Integration with Pipeline

from incidents import to_brief
from blog.generation.prompts import build_struggle_first_prompt
from content.pipeline import generate_ollama
from content.compliance_filter import ComplianceFilter

# Load real incident
brief = to_brief("2026-04-23-cloudflare-error-1033")

# Build prompt
prompt = build_struggle_first_prompt(brief)

# Generate
draft = await generate_ollama(model="phi4:14b", prompt=prompt)

# Compliance check
report = ComplianceFilter(strict_mode=True).process(draft)
if not report.is_compliant:
    print("Issues:", report.names_found, report.dates_found)

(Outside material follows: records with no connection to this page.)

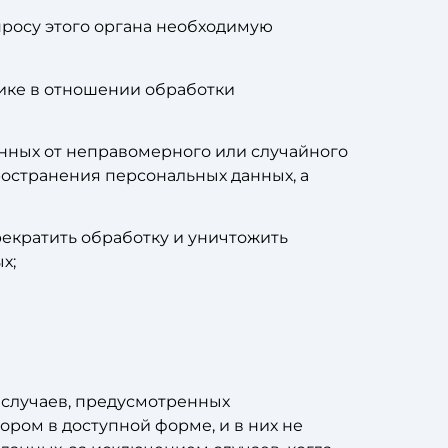
просу этого органа необходимую
ике в отношении обработки
нных от неправомерного или случайного
ространения персональных данных, а
рекратить обработку и уничтожить
х;
 случаев, предусмотренных
ром в доступной форме, и в них не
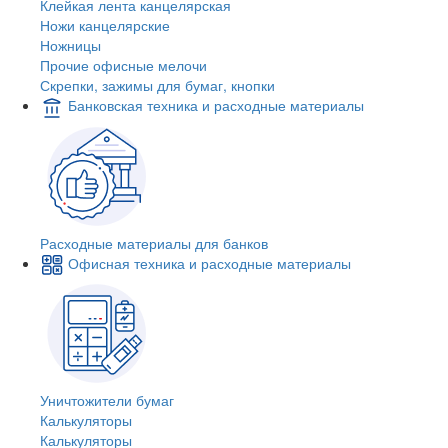
Клейкая лента канцелярская
Ножи канцелярские
Ножницы
Прочие офисные мелочи
Скрепки, зажимы для бумаг, кнопки
Банковская техника и расходные материалы
Расходные материалы для банков
Офисная техника и расходные материалы
Уничтожители бумаг
Калькуляторы
Калькуляторы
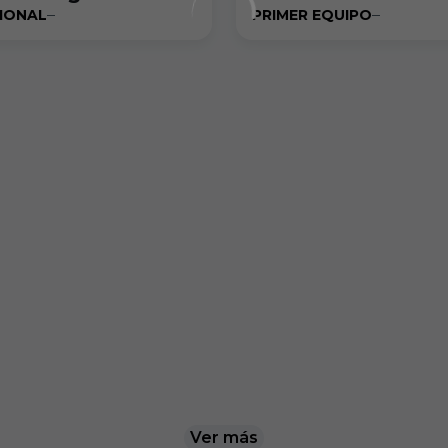
CIONAL
PRIMER EQUIPO
Ver más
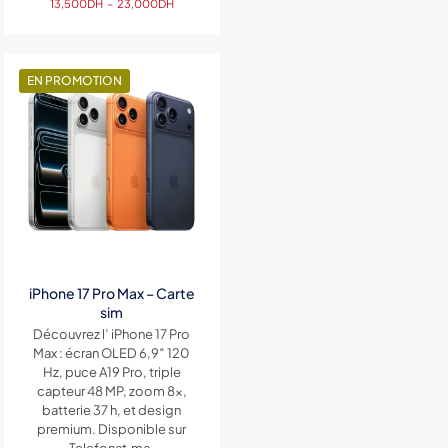
Plage
10,500D
13,500
DH
–
23,000
DH
de
à
prix :
14,000D
13,500DH
à
EN PROMOTION
23,000DH
iPhone 17 Pro Max – Carte
sim
Découvrez l’ iPhone 17 Pro
Max : écran OLED 6,9″ 120
Hz, puce A19 Pro, triple
capteur 48 MP, zoom 8x,
batterie 37 h, et design
premium. Disponible sur
Telefonat.ma.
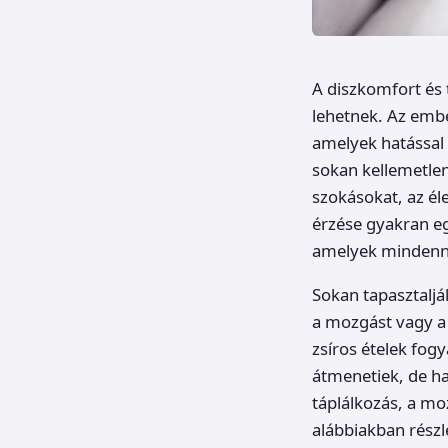
A diszkomfort és 
lehetnek. Az embe
amelyek hatással 
sokan kellemetlen
szokásokat, az él
érzése gyakran eg
amelyek mindenna
Sokan tapasztaljá
a mozgást vagy a 
zsíros ételek fogy
átmenetiek, de h
táplálkozás, a mo
alábbiakban részl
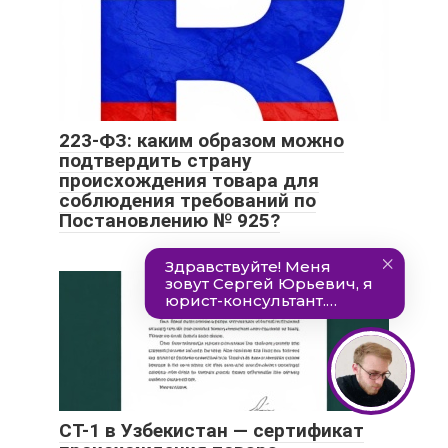
223-ФЗ: каким образом можно
подтвердить страну
происхождения товара для
соблюдения требований по
Постановлению № 925?
СТ-1 в Узбекистан — сертификат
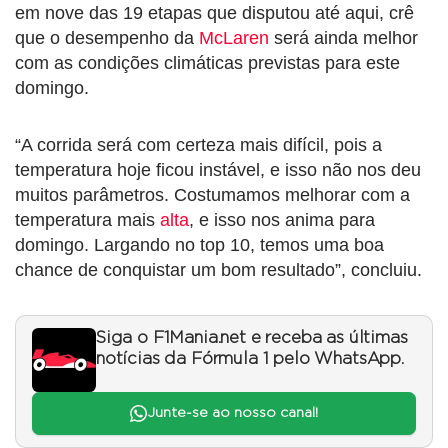
em nove das 19 etapas que disputou até aqui, crê
que o desempenho da
McLaren
será ainda melhor
com as condições climáticas previstas para este
domingo.
“A corrida será com certeza mais difícil, pois a
temperatura hoje ficou instável, e isso não nos deu
muitos parâmetros. Costumamos melhorar com a
temperatura mais
alta
, e isso nos anima para
domingo. Largando no top 10, temos uma boa
chance de conquistar um bom resultado”, concluiu.
Siga o F1Mania.net e receba as últimas
notícias da Fórmula 1 pelo WhatsApp.
Junte-se ao nosso canal!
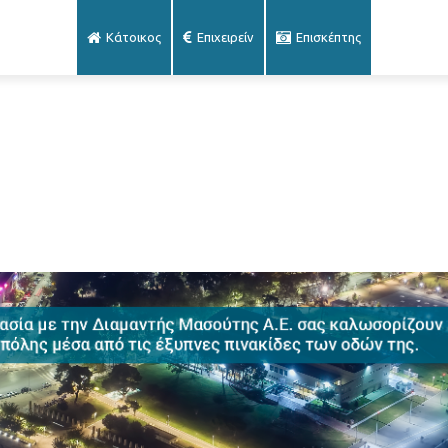
Κάτοικος
Επιχειρείν
Επισκέπτης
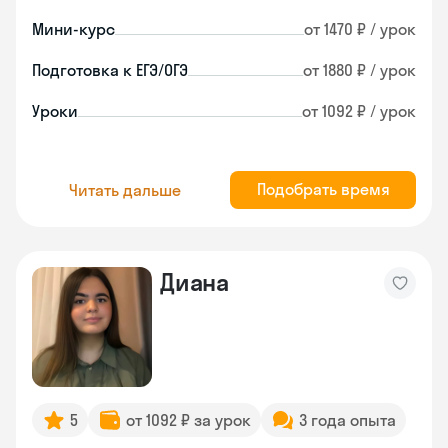
Мини-курс
от 1470 ₽ / урок
Подготовка к ЕГЭ/ОГЭ
от 1880 ₽ / урок
Уроки
от 1092 ₽ / урок
Подобрать время
Читать дальше
Диана
5
от 1092 ₽ за урок
3 года опыта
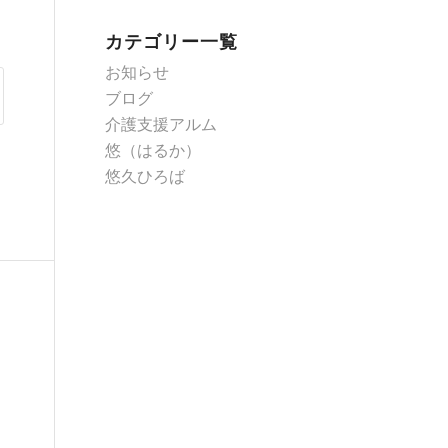
カテゴリー一覧
お知らせ
ブログ
介護支援アルム
悠（はるか）
悠久ひろば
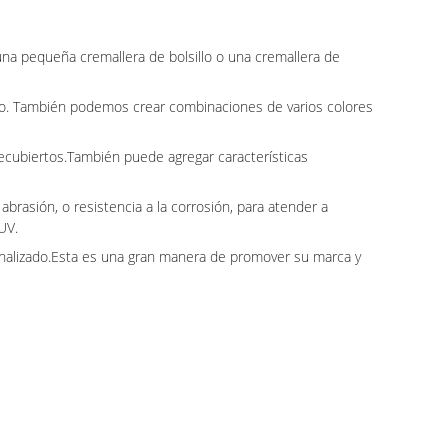
una pequeña cremallera de bolsillo o una cremallera de
ado. También podemos crear combinaciones de varios colores
recubiertos.También puede agregar características
brasión, o resistencia a la corrosión, para atender a
UV.
sonalizado.Esta es una gran manera de promover su marca y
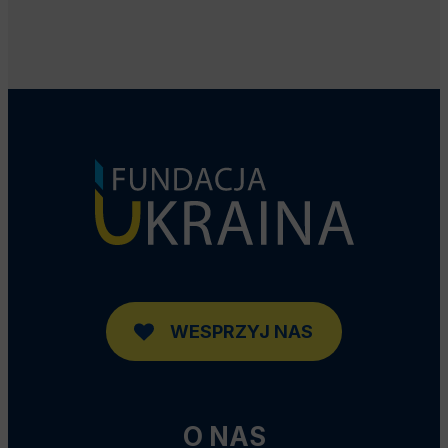
WESPRZYJ NAS
O NAS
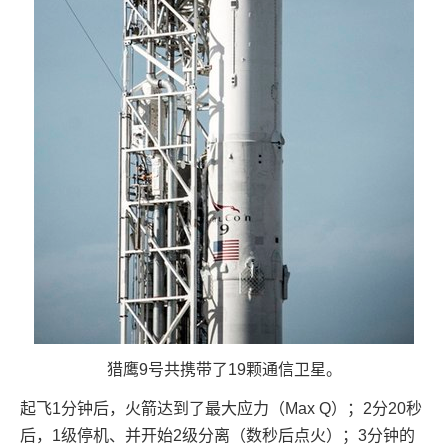
猎鹰9号共携带了19颗通信卫星。
起飞1分钟后，火箭达到了最大应力（Max Q）；2分20秒
后，1级停机、并开始2级分离（数秒后点火）；3分钟的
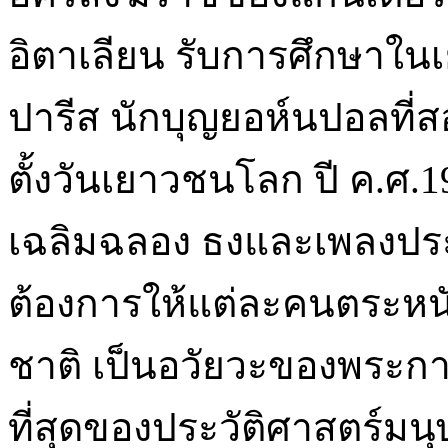
อิตาเลียน รับการศึกษาในเย
ปารีส นักบุญยอห์นปอลที่
ตั้งวันเยาวชนโลก ปี ค.ศ.1
เฉลิมฉลอง ธงและเพลงประจ
ต้องการให้แต่ละคนตระหนัก
ชาติ เป็นอวัยวะของพระกาย
ที่สุดของประวัติศาสตร์ม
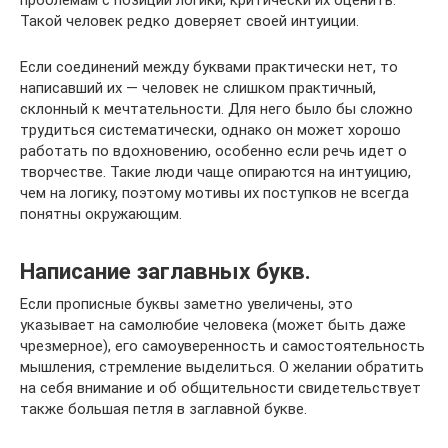
проблемам с позиций логики, критически их оценить.
Такой человек редко доверяет своей интуиции.
Если соединений между буквами практически нет, то
написавший их — человек не слишком практичный,
склонный к мечтательности. Для него было бы сложно
трудиться систематически, однако он может хорошо
работать по вдохновению, особенно если речь идет о
творчестве. Такие люди чаще опираются на интуицию,
чем на логику, поэтому мотивы их поступков не всегда
понятны окружающим.
Написание заглавных букв.
Если прописные буквы заметно увеличены, это
указывает на самолюбие человека (может быть даже
чрезмерное), его самоуверенность и самостоятельность
мышления, стремление выделиться. О желании обратить
на себя внимание и об общительности свидетельствует
также большая петля в заглавной букве.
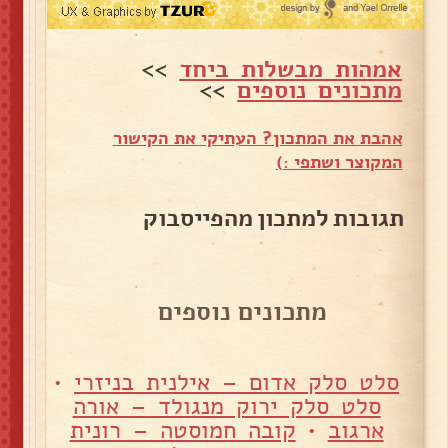
אמהות מבשלות ביחד
>>
מתכונים נוספים
>>
אהבת את המתכון? העתיקי את הקישור
המקוצר ושתפי :)
תגובות למתכון מהפייסבוק
מתכונים נוספים
סלט סלק אדום – אילנית בניזרי
•
סלט סלק ירוק מנגולד – אורה
ארגוב
•
קובה חמוסטה – רונית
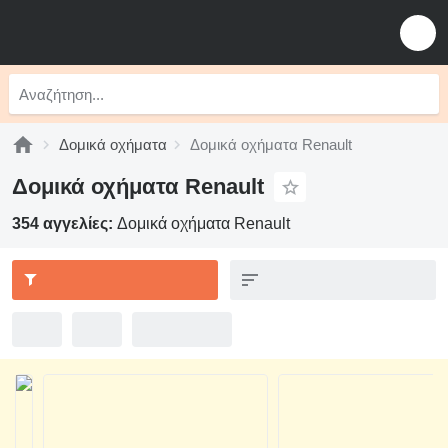
Δομικά οχήματα
Δομικά οχήματα Renault
Δομικά οχήματα Renault
354 αγγελίες:
Δομικά οχήματα Renault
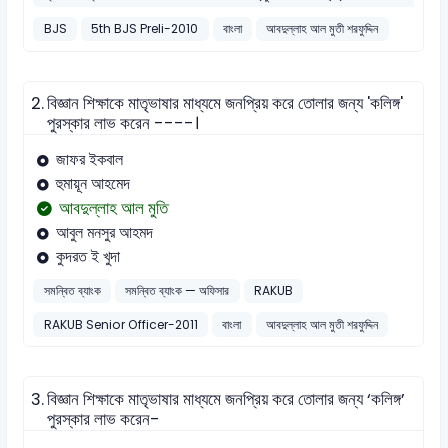
BJS
5th BJS Preli-2010
বাংলা
আবদুল্লাহ আল মুতী শরফুদ্দিন
2.
বিজ্ঞান শিক্ষাকে মাতৃভাষার মাধ্যমে জনপ্রিয় করে তোলার জন্য 'কলিঙ্গ'
পুরস্কার লাভ করেন ----।
জাফর ইকবাল
হুমায়ূন আহমেদ
আবদুল্লাহ আল মুতি
আবুল মনসুর আহমদ
কুদরত ই খুদা
সমন্বিত ব্যাংক
সমন্বিত ব্যাংক — অফিসার
RAKUB
RAKUB Senior Officer-2011
বাংলা
আবদুল্লাহ আল মুতী শরফুদ্দিন
3.
বিজ্ঞান শিক্ষাকে মাতৃভাষার মাধ্যমে জনপ্রিয় করে তোলার জন্য ‘কলিঙ্গ’
পুরস্কার লাভ করেন-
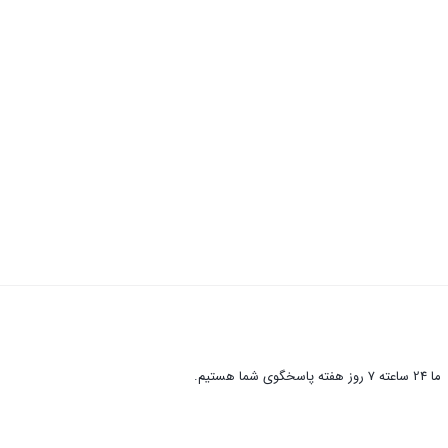
ما 24 ساعته 7 روز هفته پاسخگوی شما هستیم.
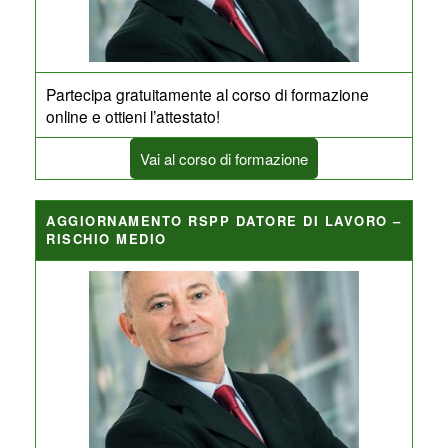
Partecipa gratuitamente al corso di formazione
online e ottieni l’attestato!
Vai al corso di formazione
AGGIORNAMENTO RSPP DATORE DI LAVORO –
RISCHIO MEDIO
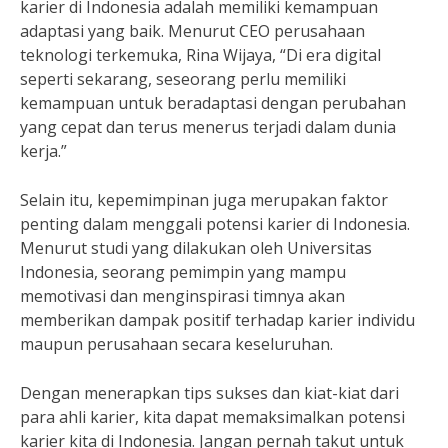
karier di Indonesia adalah memiliki kemampuan
adaptasi yang baik. Menurut CEO perusahaan
teknologi terkemuka, Rina Wijaya, “Di era digital
seperti sekarang, seseorang perlu memiliki
kemampuan untuk beradaptasi dengan perubahan
yang cepat dan terus menerus terjadi dalam dunia
kerja.”
Selain itu, kepemimpinan juga merupakan faktor
penting dalam menggali potensi karier di Indonesia.
Menurut studi yang dilakukan oleh Universitas
Indonesia, seorang pemimpin yang mampu
memotivasi dan menginspirasi timnya akan
memberikan dampak positif terhadap karier individu
maupun perusahaan secara keseluruhan.
Dengan menerapkan tips sukses dan kiat-kiat dari
para ahli karier, kita dapat memaksimalkan potensi
karier kita di Indonesia. Jangan pernah takut untuk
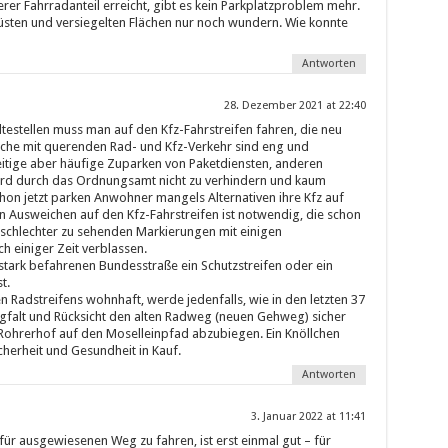
rer Fahrradanteil erreicht, gibt es kein Parkplatzproblem mehr.
üsten und versiegelten Flächen nur noch wundern. Wie konnte
Antworten
28. Dezember 2021 at 22:40
estellen muss man auf den Kfz-Fahrstreifen fahren, die neu
che mit querenden Rad- und Kfz-Verkehr sind eng und
zeitige aber häufige Zuparken von Paketdiensten, anderen
rd durch das Ordnungsamt nicht zu verhindern und kaum
hon jetzt parken Anwohner mangels Alternativen ihre Kfz auf
n Ausweichen auf den Kfz-Fahrstreifen ist notwendig, die schon
e schlechter zu sehenden Markierungen mit einigen
 einiger Zeit verblassen.
 stark befahrenen Bundesstraße ein Schutzstreifen oder ein
t.
en Radstreifens wohnhaft, werde jedenfalls, wie in den letzten 37
gfalt und Rücksicht den alten Radweg (neuen Gehweg) sicher
Rohrerhof auf den Moselleinpfad abzubiegen. Ein Knöllchen
cherheit und Gesundheit in Kauf.
Antworten
3. Januar 2022 at 11:41
ür ausgewiesenen Weg zu fahren, ist erst einmal gut – für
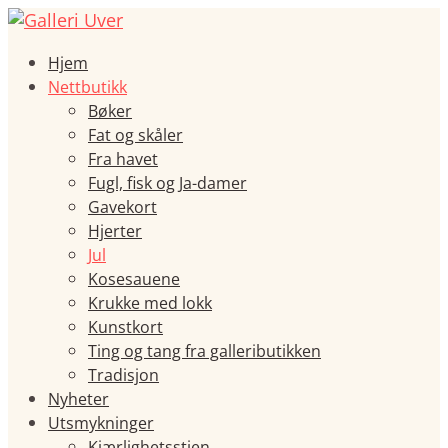
Hjem
Nettbutikk
Bøker
Fat og skåler
Fra havet
Fugl, fisk og Ja-damer
Gavekort
Hjerter
Jul
Kosesauene
Krukke med lokk
Kunstkort
Ting og tang fra galleributikken
Tradisjon
Nyheter
Utsmykninger
Kjærlighetsstien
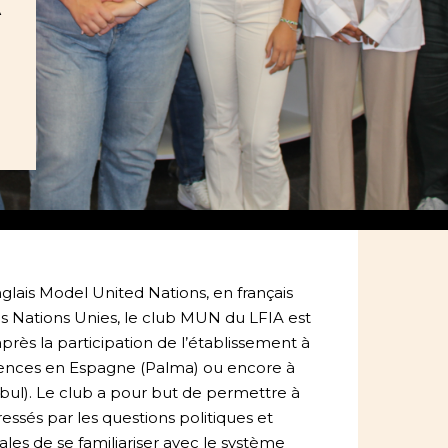
À
N
glais Model United Nations, en français
s Nations Unies, le club MUN du LFIA est
après la participation de l’établissement à
rences en Espagne (Palma) ou encore à
anbul). Le club a pour but de permettre à
ressés par les questions politiques et
es de se familiariser avec le système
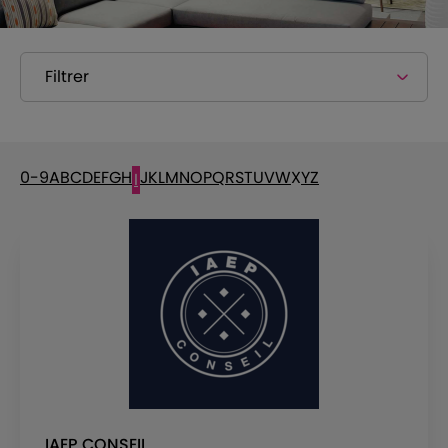
Filtrer
0-9
A
B
C
D
E
F
G
H
J
K
L
M
N
O
P
Q
R
S
T
U
V
W
X
Y
Z
I
IAEP CONSEIL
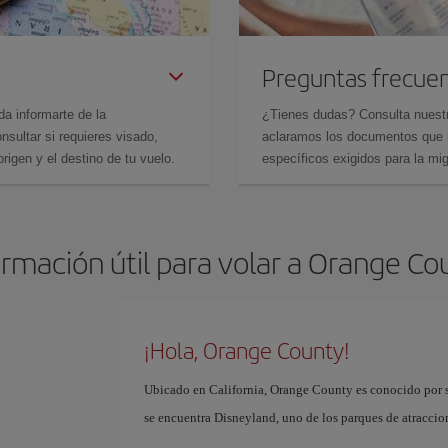
Preguntas frecue
da informarte de la
¿Tienes dudas? Consulta nues
sultar si requieres visado,
aclaramos los documentos que ne
rigen y el destino de tu vuelo.
específicos exigidos para la mi
ormación útil para volar a Orange Co
¡Hola, Orange County!
Ubicado en California, Orange County es conocido por su
se encuentra Disneyland, uno de los parques de atracci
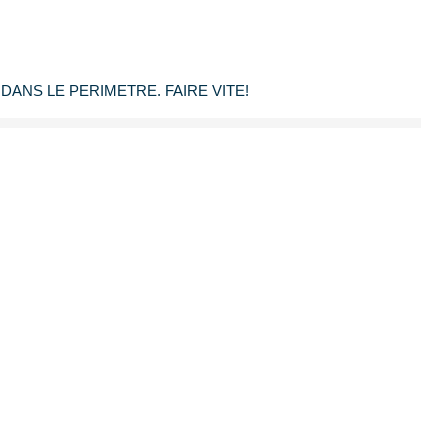
ANS LE PERIMETRE. FAIRE VITE!
Partager
Calculer mon budget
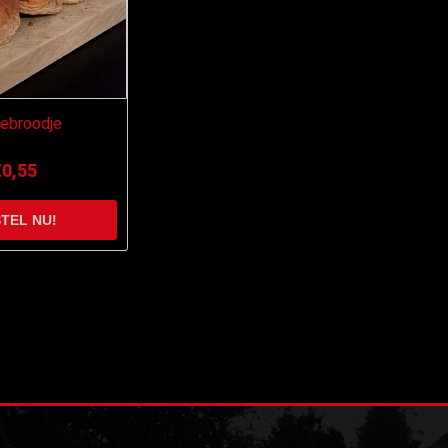
ebroodje
€0,55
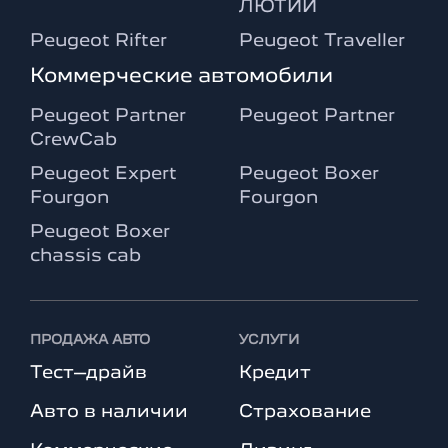
ЛЮТИЙ
Peugeot Rifter
Peugeot Traveller
Коммерческие автомобили
Peugeot Partner
Peugeot Partner
CrewCab
Peugeot Expert
Peugeot Boxer
Fourgon
Fourgon
Peugeot Boxer
chassis cab
ПРОДАЖА АВТО
УСЛУГИ
Тест–драйв
Кредит
Авто в наличии
Страхование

Compliance Filter (Strict Mode)

# STRICT: Blocks on names AND dates
filter = ComplianceFilter(strict_mode=True)
report = filter.process(draft)

# LENIENT: Only blocks on names, warns on dates
filter = ComplianceFilter(strict_mode=False)
report = filter.process(draft)

Future Enhancements

  1. Auto-capture: Hook into error handlers to auto-log incidents
  2. Telegram integration: /logincident bot command
  3. Tag suggestions: Auto-suggest tags based on systems involved
  4. Related incidents: Link related struggles for series posts
  5. Cost tracking: Aggregate time lost by system/tag

Files

  • incidents/__init__.py — Core library
  • incidents/ — Incident storage directory
  • content/compliance_filter.py — Compliance checking
  • test_pipeline_v2_real.py — Integration test